Habs auch gesehen, echt krass was die Haie an power haben. Glaube in meinen nächsten Ägyptenurlaub werde ich wohl auch so eine Angeltour machen.

Muss schon ein geiles Feeling sein son Hai zu drillen!

gruß fischli


----------



## bastelberg (20. Februar 2005)

*AW: Big Game auf DSF - Jetzt - einschalten marsch marsch*

Moin, Moin,
geile Sache war das. Die waren absolut ein paar Nummern grösser als den ich letztes Jahr in Florida gefangen hab. 2 sind mir davor abgerissen. Glaube Bullsharks waren das. Ist es ein geiles gefühl so ein Fisch an der Angel zu haben.
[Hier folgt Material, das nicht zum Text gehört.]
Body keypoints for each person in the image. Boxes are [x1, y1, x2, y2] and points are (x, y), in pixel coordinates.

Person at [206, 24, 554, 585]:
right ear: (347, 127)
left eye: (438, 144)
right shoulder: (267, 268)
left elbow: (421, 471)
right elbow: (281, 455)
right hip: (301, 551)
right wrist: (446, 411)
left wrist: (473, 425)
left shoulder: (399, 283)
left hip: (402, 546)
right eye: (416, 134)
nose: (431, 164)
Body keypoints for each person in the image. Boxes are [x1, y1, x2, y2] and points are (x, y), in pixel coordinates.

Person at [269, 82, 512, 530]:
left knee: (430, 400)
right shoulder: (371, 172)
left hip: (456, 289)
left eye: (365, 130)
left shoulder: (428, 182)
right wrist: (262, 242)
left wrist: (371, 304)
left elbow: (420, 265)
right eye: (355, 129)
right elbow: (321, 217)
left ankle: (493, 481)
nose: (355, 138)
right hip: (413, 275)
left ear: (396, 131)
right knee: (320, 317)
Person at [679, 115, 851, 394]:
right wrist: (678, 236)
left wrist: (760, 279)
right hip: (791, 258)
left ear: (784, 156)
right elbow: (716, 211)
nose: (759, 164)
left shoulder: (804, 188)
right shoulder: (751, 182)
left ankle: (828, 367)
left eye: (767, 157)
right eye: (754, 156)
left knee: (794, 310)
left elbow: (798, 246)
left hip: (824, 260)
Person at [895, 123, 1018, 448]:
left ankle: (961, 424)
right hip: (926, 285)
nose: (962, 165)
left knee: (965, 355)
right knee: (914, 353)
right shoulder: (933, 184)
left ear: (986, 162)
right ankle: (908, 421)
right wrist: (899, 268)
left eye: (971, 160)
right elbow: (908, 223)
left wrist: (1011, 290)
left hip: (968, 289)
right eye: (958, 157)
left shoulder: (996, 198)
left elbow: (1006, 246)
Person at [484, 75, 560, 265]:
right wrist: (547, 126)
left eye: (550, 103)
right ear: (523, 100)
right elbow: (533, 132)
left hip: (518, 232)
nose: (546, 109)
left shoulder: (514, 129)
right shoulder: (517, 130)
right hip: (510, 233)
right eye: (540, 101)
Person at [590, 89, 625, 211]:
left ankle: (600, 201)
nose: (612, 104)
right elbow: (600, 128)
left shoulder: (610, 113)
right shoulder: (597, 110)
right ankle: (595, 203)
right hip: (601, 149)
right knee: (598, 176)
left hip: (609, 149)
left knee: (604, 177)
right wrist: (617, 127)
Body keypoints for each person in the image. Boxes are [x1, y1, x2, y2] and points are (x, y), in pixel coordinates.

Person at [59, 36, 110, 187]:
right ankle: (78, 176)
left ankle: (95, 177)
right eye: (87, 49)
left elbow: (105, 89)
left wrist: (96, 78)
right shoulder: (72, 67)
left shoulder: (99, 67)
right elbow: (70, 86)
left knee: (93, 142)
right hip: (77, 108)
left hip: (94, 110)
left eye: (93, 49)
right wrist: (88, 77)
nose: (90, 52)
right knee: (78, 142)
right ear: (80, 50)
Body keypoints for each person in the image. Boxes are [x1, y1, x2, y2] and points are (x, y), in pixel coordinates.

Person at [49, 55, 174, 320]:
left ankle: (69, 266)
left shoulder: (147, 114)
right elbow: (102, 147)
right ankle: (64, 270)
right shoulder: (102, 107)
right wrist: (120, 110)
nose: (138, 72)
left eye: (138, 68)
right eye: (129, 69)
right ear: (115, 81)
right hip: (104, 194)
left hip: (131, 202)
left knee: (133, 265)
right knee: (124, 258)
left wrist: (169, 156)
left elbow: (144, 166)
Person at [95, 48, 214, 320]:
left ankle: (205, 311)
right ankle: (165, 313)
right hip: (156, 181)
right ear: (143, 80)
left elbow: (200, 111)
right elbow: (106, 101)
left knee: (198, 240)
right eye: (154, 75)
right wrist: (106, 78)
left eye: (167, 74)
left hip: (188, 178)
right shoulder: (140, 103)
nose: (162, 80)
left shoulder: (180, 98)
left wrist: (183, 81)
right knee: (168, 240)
Vor allem, wenn er sich der Bordwand des Bootes nähert.Dann bekommt man 'ne Gänsehaut. Wir haben die Haie auch wieder schwimmen gelassen. Mein Kumpel Pat meint, dass, wenn der Hai auf dem Boot ist, gefährlich ist. Die schnappen auch noch nach Stunden nach allem was in der Nähe ist. Tot kriegt man die nur schwer, ausser mit erschiessen, erdolchen, u.s.w.


----------



## Tyron (25. Februar 2005)

*AW: Big Game auf DSF - Jetzt - einschalten marsch marsch*

Moin Leude
Konnte es leider nicht gucken. Wann kommt denn sowas das nächste Mal, will mir sowas auch unbedingt mal anschauen!

Gruß Tyron


----------



## Forellenudo (25. Februar 2005)

*AW: Big Game auf DSF - Jetzt - einschalten marsch marsch*

Hab auch sofort ausgeschaltet,für mich ist das nichts.


----------



## angeltreff (25. Februar 2005)

*AW: Big Game auf DSF - Jetzt - einschalten marsch marsch*

nee klar Udo, die haben ja was gefangen.


----------



## mr.baracuda (29. April 2005)

*AW: Big Game auf DSF - Jetzt - einschalten marsch marsch*

Habe die Sendung mit Interesse verfolgt, war aber über den Moderator und seiner Unkompetenz so sauer, daß ich sofort eine Mail an den DSF geschickt habe, wo ich denen erklärt habe, daß solch unter aller Würde sei.
Ich finde es gut, wenn die Haie released werden, da die Bestände immer mehr zurück gehen.

Gute Fänge

Dieter


----------



## fishingaxel (29. April 2005)

*AW: Big Game auf DSF - Jetzt - einschalten marsch marsch*

Wann läuft denn das auf DSF kommt das öfter oder nur manchmal???


----------



## Sailfisch (29. April 2005)

*AW: Big Game auf DSF - Jetzt - einschalten marsch marsch*

Bis dato läuft das nur sporadisch ab. Die Sendung mit den Haien wurde jetzt anscheinend mehrfach wiederholt. Möglicherweise kommt es bei entsprechenden Quoten ja zu mehr Fischereibeiträgen.
Es wäre allerdings wünschenswert, wenn die Qualität sich verbessert. Dieser Beitrag war nur ohne Ton zu ertragen.


----------



## Chris7 (29. April 2005)

*AW: Big Game auf DSF - Jetzt - einschalten marsch marsch*

Ich habe einen Teil des Berichts letzte Woche auf DSF gesehen. Er wird also definitiv wiederholt.


----------